The sagebrush seems empty, then it shimmers...a grizzly walks out, swings her mighty head toward the road and moves into the open with cubs tumbling behind her...I blink and the sagebrush is empty again.
Some are ghosts of those gone...my Dad, my old dog, the magnificent bears "264", "760", "Blaze"
and others.
When I would leave the Tetons...it felt as if my heart was being torn out by the roots...rather significant for a girl with a tumbleweed soul who has never felt rooted anywhere.
coyotes, browsing black bears, fall arts festivals and golden aspens quaking under cerulean skies.
It was years before I saw my first grizzly...a distant bear roaming the slopes below Dunraven Pass. After the bear vanished into the trees, the guy standing next to me said "I feel like my heart just fell out of my chest". I had to agree and still feel that way every time I see a bear...
The bears, in particular, seem to be the common thread through the life lessons learned in the Parks.

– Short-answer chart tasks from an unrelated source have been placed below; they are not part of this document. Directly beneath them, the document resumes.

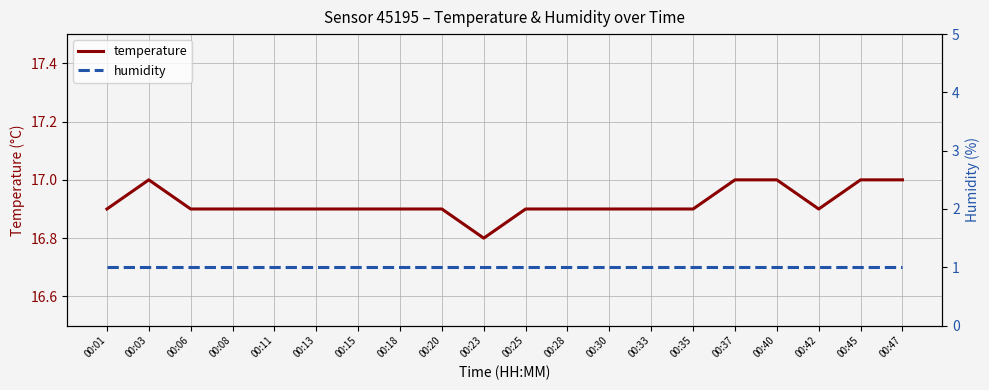

What is the sum of all humidity values?

20.0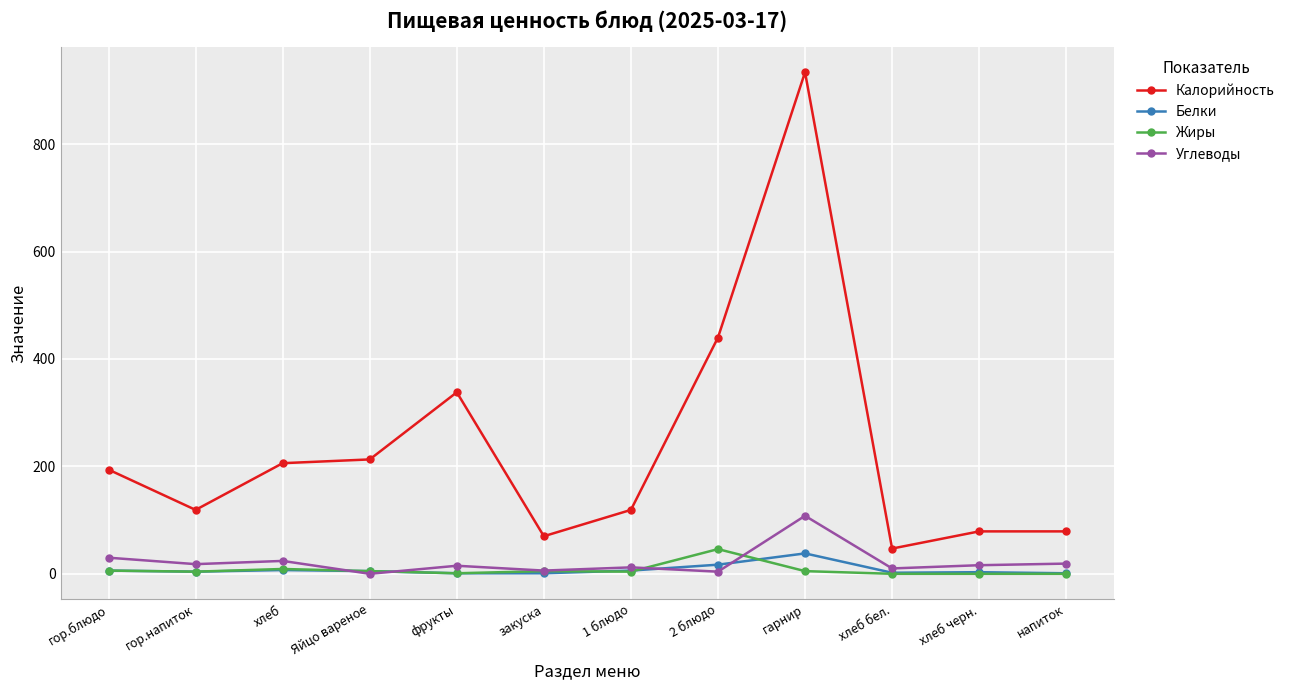

The value of Жиры at 1 блюдо is 4. True or false?

True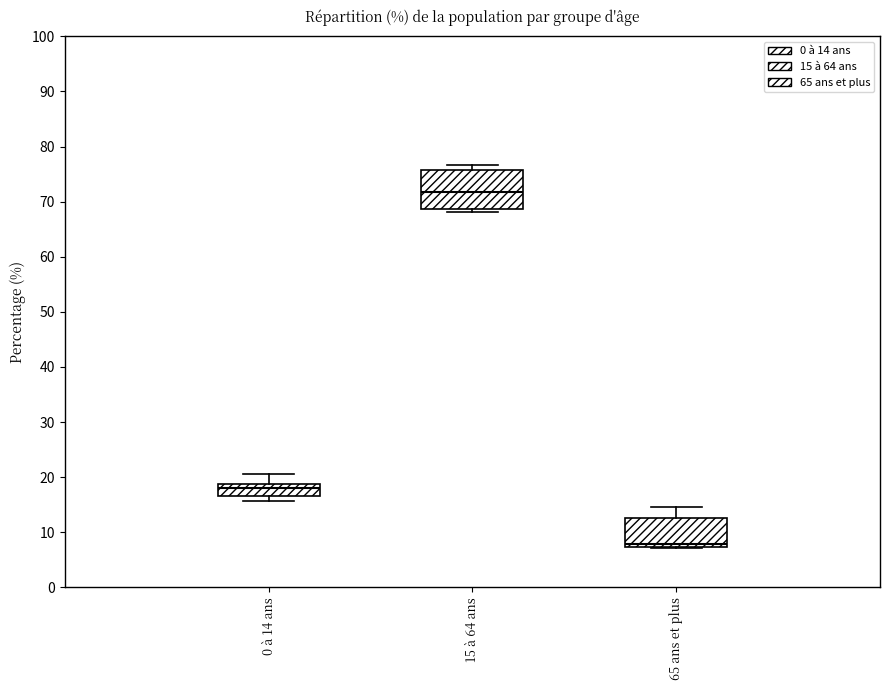

Which box's median line is the highest?

15 à 64 ans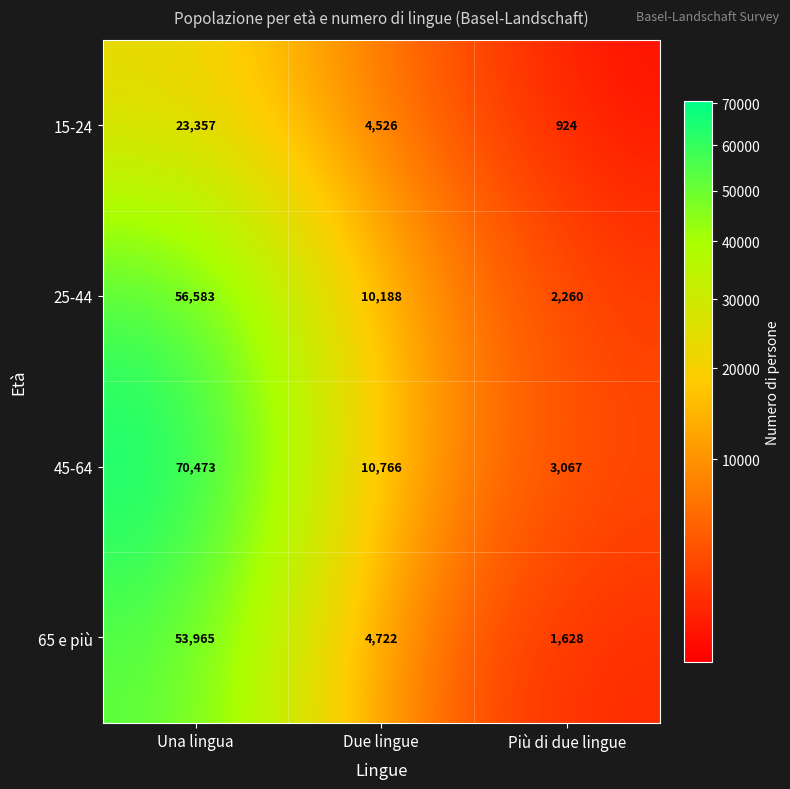

What is the greatest value displayed?

70473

Seeing, photographing and painting bears might have been my "goal"...but it has been the experiences along the way that have been of real value.
There are the ghosts of times when I escaped to the park to sort out the pieces after one sort of heartbreak or another...and exquisite moments of wonder that happily haunt me still.
I've tried to hold on and, finally, learned to let go.
Maybe it is the ambient heat of the geothermal features that throws fuel on the fire of my passion and melts the sometimes broken shards of my T2 soul, turning the pieces to quicksilver that pools together into something stronger (and hopefully wiser) each time.
They wander out of the sagebrush of my soul and onto my canvases.
The ghosts and the bears keep the Parks alive in my heart...and, maybe just as importantly, keep my heart alive in the Parks.